A review into the deaths of mentally handicapped adults — including those shot in a string of police-related shootings two years ago — is long overdue but should be out by this fall, according to people familiar with the process.
A 2007 state law requires the New Hampshire Attorney General to appoint and administer an Incapacitated Adult Fatality Review Committee to review the deaths of adults who are mentally ill, developmentally disabled or elderly. The Review Committee is tasked with making recommendations for policy changes, training needs, public education, and other areas.
Findings are supposed to be made to state leaders every year by Nov. 1.
The last report was issued in 2009, said Sandi Matheson, the outgoing director of victim-witness advocacy for the New Hampshire Attorney General.
"It is overdue, but it's going to be done this fall," said Matheson, who is retiring this year.

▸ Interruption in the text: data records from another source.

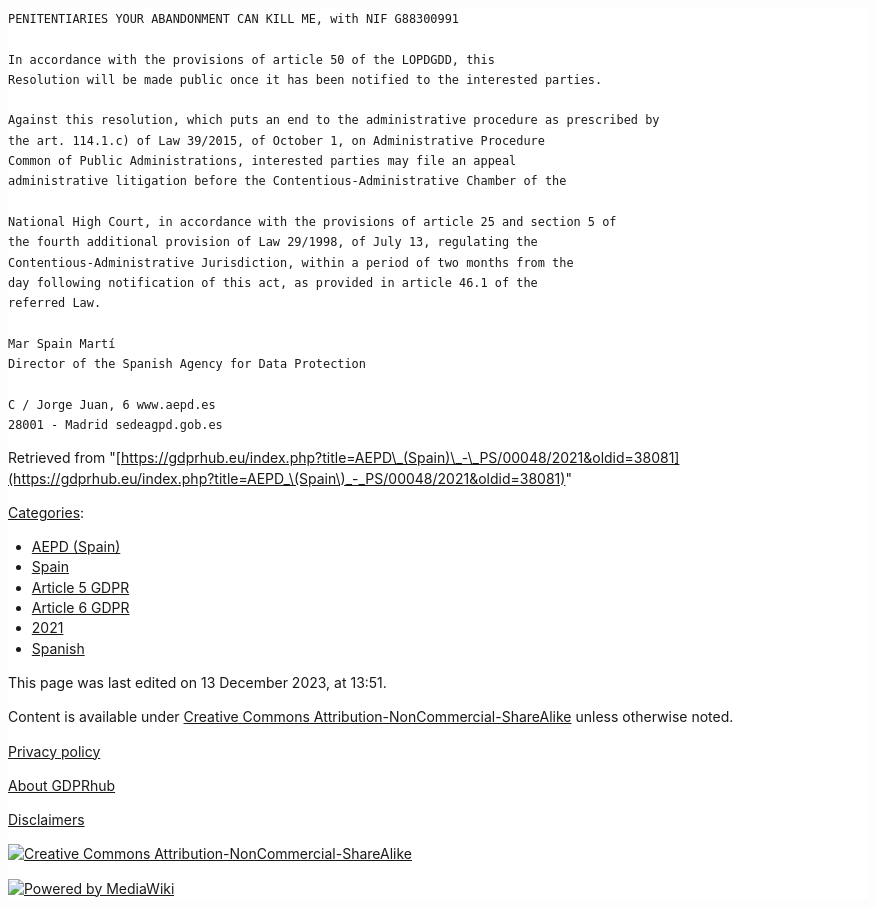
 ```
PENITENTIARIES YOUR ABANDONMENT CAN KILL ME, with NIF G88300991

In accordance with the provisions of article 50 of the LOPDGDD, this
Resolution will be made public once it has been notified to the interested parties.

Against this resolution, which puts an end to the administrative procedure as prescribed by
the art. 114.1.c) of Law 39/2015, of October 1, on Administrative Procedure
Common of Public Administrations, interested parties may file an appeal
administrative litigation before the Contentious-Administrative Chamber of the

National High Court, in accordance with the provisions of article 25 and section 5 of
the fourth additional provision of Law 29/1998, of July 13, regulating the
Contentious-Administrative Jurisdiction, within a period of two months from the
day following notification of this act, as provided in article 46.1 of the
referred Law.

Mar Spain Martí
Director of the Spanish Agency for Data Protection

C / Jorge Juan, 6 www.aepd.es
28001 - Madrid sedeagpd.gob.es

```

Retrieved from "[https://gdprhub.eu/index.php?title=AEPD\_(Spain)\_-\_PS/00048/2021&oldid=38081](https://gdprhub.eu/index.php?title=AEPD_\(Spain\)_-_PS/00048/2021&oldid=38081)"

[Categories](/index.php?title=Special:Categories "Special:Categories"):

*   [AEPD (Spain)](/index.php?title=Category:AEPD_\(Spain\) "Category:AEPD (Spain)")
*   [Spain](/index.php?title=Category:Spain "Category:Spain")
*   [Article 5 GDPR](/index.php?title=Category:Article_5_GDPR "Category:Article 5 GDPR")
*   [Article 6 GDPR](/index.php?title=Category:Article_6_GDPR "Category:Article 6 GDPR")
*   [2021](/index.php?title=Category:2021 "Category:2021")
*   [Spanish](/index.php?title=Category:Spanish "Category:Spanish")

This page was last edited on 13 December 2023, at 13:51.

Content is available under [Creative Commons Attribution-NonCommercial-ShareAlike](https://creativecommons.org/licenses/by-nc-sa/4.0/) unless otherwise noted.

[Privacy policy](/index.php?title=GDPRhub:Privacy_policy)

[About GDPRhub](/index.php?title=GDPRhub:About)

[Disclaimers](/index.php?title=GDPRhub:General_disclaimer)

[![Creative Commons Attribution-NonCommercial-ShareAlike](/resources/assets/licenses/cc-by-nc-sa.png)](https://creativecommons.org/licenses/by-nc-sa/4.0/)

[![Powered by MediaWiki](/resources/assets/poweredby_mediawiki_88x31.png)](https://www.mediawiki.org/)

Two years ago, the Review Committee received some attention when a lawmaker said it could be used to follow up on a spate of police shootings of people who were mentally ill. Police in New Hampshire shot and killed five people in 2011, all which the Attorney General's Office deemed as justified. A majority suffered from mental illness.
According to Review Committee member Richard Cohen, the police-related shootings have been reviewed by the committee. Cohen, the director of the Disabilities Rights Center, said recommendations have been formulated, and have been forwarded to various public and private agencies.
He said he did not believe he could disclose the recommendations under state law, but felt a public report should be released.
"There needs to be a trail," he said, "for purposes of accountability there has to be a report out there publicly. It's certainly beneficial to make things public."
Matheson would not discuss the recommendations until they are released in a report. The law establishing the Review Committee exempts it from the state Right to Know Law, she pointed out. The exemption allows the Review Committee to receive confidential information about medical conditions, psychological conditions and investigations, Matheson said.
Matheson said the delay is in part because of the loss of the chairman, Tracy Culberson, a former assistant attorney general.
"I took it over (the chairman's job) just to facilitate it," Matheson said. Don Rabun, an ombudsman in the state Office of the Long Term Care, was eventually named chairman.
The 2009 report resulted in 20 recommendations, which ranged from legislative support for suicide prevention programs to community housing and support for people with complex medical and behavioral needs.